Recipe Type: All Grain Yeast: WLP002 English Ale Yeast Starter: Yes - at least 1L Batch Size: 5 - 6 Gallons OG: 1.053 FG: 1.015 IBU: 12 - 14 Boiling Time: 60 Minutes Color: 14.3 Primary Fermentation: 7 days Secondary Fermentation: 14 days


This recipe is Yuri Rage's which I gleened from on 5/27/12 and simply placed here on BeerSmith. The thread had over 185,000 views, 870 replys, and a 5 star rating. The recipe has over 4300 hits on Google, YouTube videos, and numerous blogs. Spread the pumpkin filling on a cookie sheet and bake for 30 minutes @ 350 degrees F before adding to the mash. During the Secondary Fermentation (clearing stage) add a spice tea of 1 tsp "Pampered Chef Cinnamon Plus" Steep spices in 1 cup of hot water for 10-15 minutes, cool then add. Consider adding the spice tea a little at a time to achieve your desired taste. There will be several inches of trub almost regardless of how you try to contain the pumpkin. Your yield may be slightly less than 5 gallons. I use ground spices rather than whole sticks or seeds. The flavors develop almost instantly when dry, ground spices are added to the hot liquid. A little goes a long way! I only use 1 tsp in a 5 gallon batch, and 1/2 Tbsp in 15 gallons. I've added the spices at flameout = clearing = secondary fermentation or even when kegging.

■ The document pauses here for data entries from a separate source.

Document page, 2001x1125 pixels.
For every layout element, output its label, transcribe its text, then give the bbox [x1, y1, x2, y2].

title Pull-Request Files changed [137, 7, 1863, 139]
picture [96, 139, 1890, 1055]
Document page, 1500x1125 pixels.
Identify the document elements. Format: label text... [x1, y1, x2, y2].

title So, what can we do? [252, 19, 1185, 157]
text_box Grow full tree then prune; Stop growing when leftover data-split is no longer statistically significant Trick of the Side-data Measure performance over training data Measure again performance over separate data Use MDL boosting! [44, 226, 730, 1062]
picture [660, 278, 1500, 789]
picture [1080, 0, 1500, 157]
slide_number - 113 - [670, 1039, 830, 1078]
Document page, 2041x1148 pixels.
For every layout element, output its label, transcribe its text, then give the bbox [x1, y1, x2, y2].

The results are remarkably similiar. The later in the process that you add the spices, the stronger and fresher the flavor. The spice flavor does fade over time, and the difference can be quite significant over a long period of aging. If you want to make a spice tea, steep the spices for a few minutes in a coup of near boiling water, cool, and add the whole thing, don't stain it. If you want to add spices to taste, make the spice tea and add a little at a time, gently stirring with each addition. sample via spigot, wine thief, turkey baster, siphon tube, etc.